◆ **Problem to solve**
Please reproduce the data word for word, starting with its very first line and going on through the line with "girl of his", including that line.

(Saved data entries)
============================================================

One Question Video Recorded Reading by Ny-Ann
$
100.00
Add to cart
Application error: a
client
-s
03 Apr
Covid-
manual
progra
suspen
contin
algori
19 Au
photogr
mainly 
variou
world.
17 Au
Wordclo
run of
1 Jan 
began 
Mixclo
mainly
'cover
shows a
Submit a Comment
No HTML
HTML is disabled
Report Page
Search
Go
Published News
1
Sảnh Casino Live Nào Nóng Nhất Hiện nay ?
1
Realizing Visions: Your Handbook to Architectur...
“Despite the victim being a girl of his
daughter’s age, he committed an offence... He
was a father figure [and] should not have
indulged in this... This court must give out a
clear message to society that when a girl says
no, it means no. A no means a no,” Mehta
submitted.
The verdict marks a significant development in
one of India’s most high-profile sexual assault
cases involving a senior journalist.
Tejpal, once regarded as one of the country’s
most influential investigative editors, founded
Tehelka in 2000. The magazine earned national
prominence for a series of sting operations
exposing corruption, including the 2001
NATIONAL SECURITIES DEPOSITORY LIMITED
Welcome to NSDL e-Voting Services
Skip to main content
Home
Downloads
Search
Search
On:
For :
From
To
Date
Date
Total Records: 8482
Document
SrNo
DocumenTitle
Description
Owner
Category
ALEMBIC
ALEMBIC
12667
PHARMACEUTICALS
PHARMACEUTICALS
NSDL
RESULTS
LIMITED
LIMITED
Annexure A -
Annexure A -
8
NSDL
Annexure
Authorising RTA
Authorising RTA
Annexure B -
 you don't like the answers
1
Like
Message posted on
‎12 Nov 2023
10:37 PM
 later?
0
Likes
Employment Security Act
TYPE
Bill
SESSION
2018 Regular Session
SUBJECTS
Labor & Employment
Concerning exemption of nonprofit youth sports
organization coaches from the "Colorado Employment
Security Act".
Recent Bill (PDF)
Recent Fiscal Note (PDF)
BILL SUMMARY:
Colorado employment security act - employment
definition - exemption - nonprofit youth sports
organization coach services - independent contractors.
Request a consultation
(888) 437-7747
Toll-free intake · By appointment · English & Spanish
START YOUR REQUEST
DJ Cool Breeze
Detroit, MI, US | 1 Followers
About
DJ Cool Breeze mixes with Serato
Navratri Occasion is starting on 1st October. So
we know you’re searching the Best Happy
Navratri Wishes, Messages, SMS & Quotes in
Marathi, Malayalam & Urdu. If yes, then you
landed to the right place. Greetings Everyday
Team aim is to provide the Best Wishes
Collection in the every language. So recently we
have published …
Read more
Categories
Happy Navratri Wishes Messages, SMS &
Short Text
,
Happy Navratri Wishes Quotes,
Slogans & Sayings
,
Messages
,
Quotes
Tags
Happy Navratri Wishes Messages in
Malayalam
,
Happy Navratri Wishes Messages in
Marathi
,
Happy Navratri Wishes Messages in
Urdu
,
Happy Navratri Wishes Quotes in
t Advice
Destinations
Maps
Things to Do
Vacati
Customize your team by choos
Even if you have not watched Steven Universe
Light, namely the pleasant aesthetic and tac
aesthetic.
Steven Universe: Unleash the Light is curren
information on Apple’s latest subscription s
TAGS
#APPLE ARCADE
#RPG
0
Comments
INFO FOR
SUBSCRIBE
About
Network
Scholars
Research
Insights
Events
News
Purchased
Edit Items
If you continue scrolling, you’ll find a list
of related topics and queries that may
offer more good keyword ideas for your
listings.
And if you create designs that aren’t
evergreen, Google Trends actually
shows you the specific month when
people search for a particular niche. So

============================================================

◆ **Task response**
One Question Video Recorded Reading by Ny-Ann
$
100.00
Add to cart
Application error: a
client
-s
03 Apr
Covid-
manual
progra
suspen
contin
algori
19 Au
photogr
mainly 
variou
world.
17 Au
Wordclo
run of
1 Jan 
began 
Mixclo
mainly
'cover
shows a
Submit a Comment
No HTML
HTML is disabled
Report Page
Search
Go
Published News
1
Sảnh Casino Live Nào Nóng Nhất Hiện nay ?
1
Realizing Visions: Your Handbook to Architectur...
“Despite the victim being a girl of his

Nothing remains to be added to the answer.